Open JWT DecoderApply This With Free Tools
- JWT Decoder to inspect header and payload quickly.
- JWT Expiry Checker to validate
exp,iat, andnbfclaims. - Unix Timestamp Converter to convert claim times to readable dates.
- Base64 Encoder/Decoder to understand Base64URL-like transformations.
- JSON Formatter to clean up decoded payload objects.
FAQ
Is JWT encryption?
Usually no. Standard signed JWTs (JWS) are signed, not encrypted. Payload data is readable.
Can I trust data after decoding a JWT?
No.
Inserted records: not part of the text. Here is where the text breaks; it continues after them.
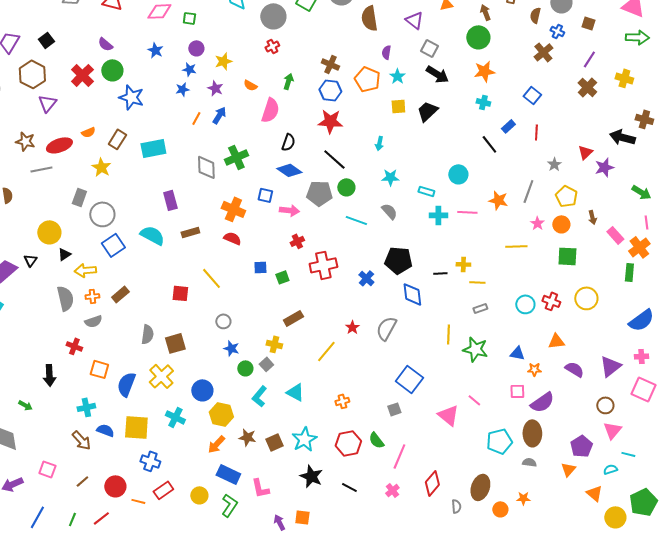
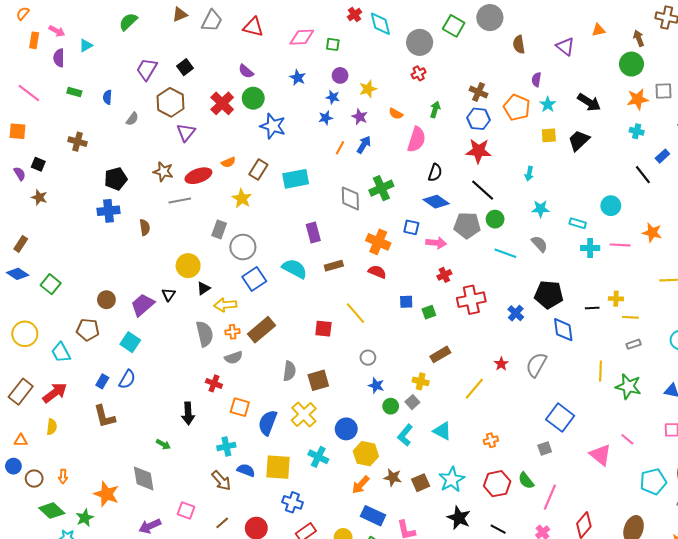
brown semicircle: (369, 18) -> (519, 44), size x0.7
gray square: (429, 48) -> (664, 91), moved, turned -30
brown rectangle: (120, 294) -> (261, 330), size x1.5

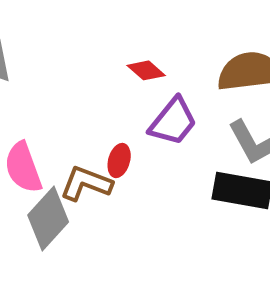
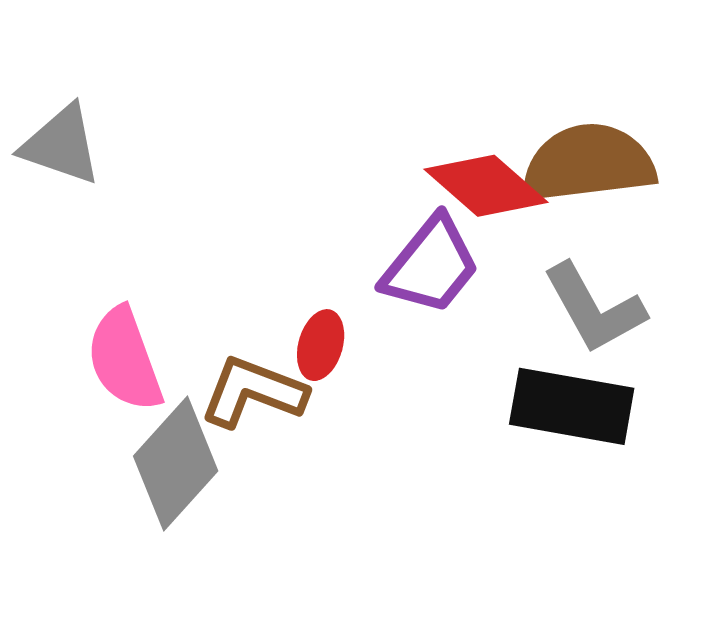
red diamond: (146, 70) -> (486, 186), moved, size x1.5

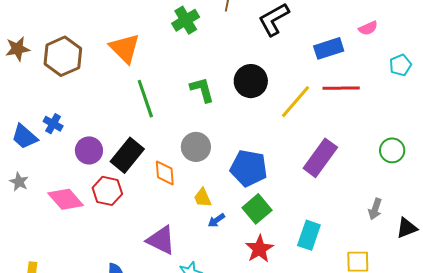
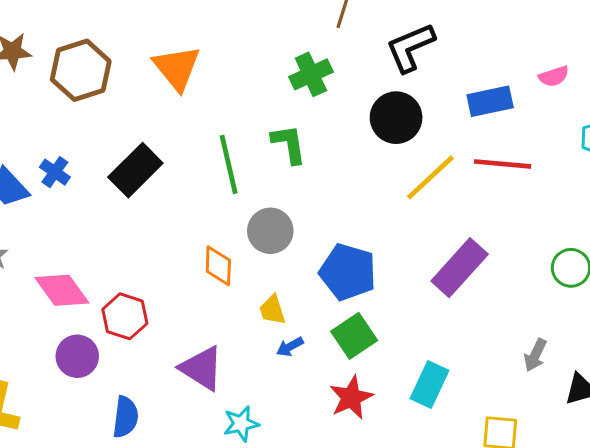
green cross: (186, 20) -> (311, 74), moved
black circle: (251, 81) -> (396, 118), moved
green line: (145, 99) -> (229, 164), moved
purple circle: (89, 150) -> (77, 356), moved
black rectangle: (127, 155) -> (135, 170), moved
red hexagon: (107, 191) -> (125, 316), moved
Trust only after signature verification and claim validation.
Why does my token fail even with a valid signature?
Claim checks can still fail, such as expired exp, invalid aud, or wrong iss.
What time unit does exp use?
Seconds since Unix epoch (January 1, 1970 UTC), not milliseconds.
Should I put email addresses and roles in JWT payload?
Only if acceptable for visibility. Never place secrets, passwords, or private keys in payload claims.
Is localStorage safe for JWT storage?
It depends on your threat model. XSS risks are relevant. Many systems prefer secure, HTTP-only cookies for session tokens.
What is clock skew and why does it matter?
Small client/server clock differences can cause temporary exp or nbf failures. Many systems allow a short tolerance window.
What does jti do?
jti is a unique token ID often used for replay protection or denylist checks.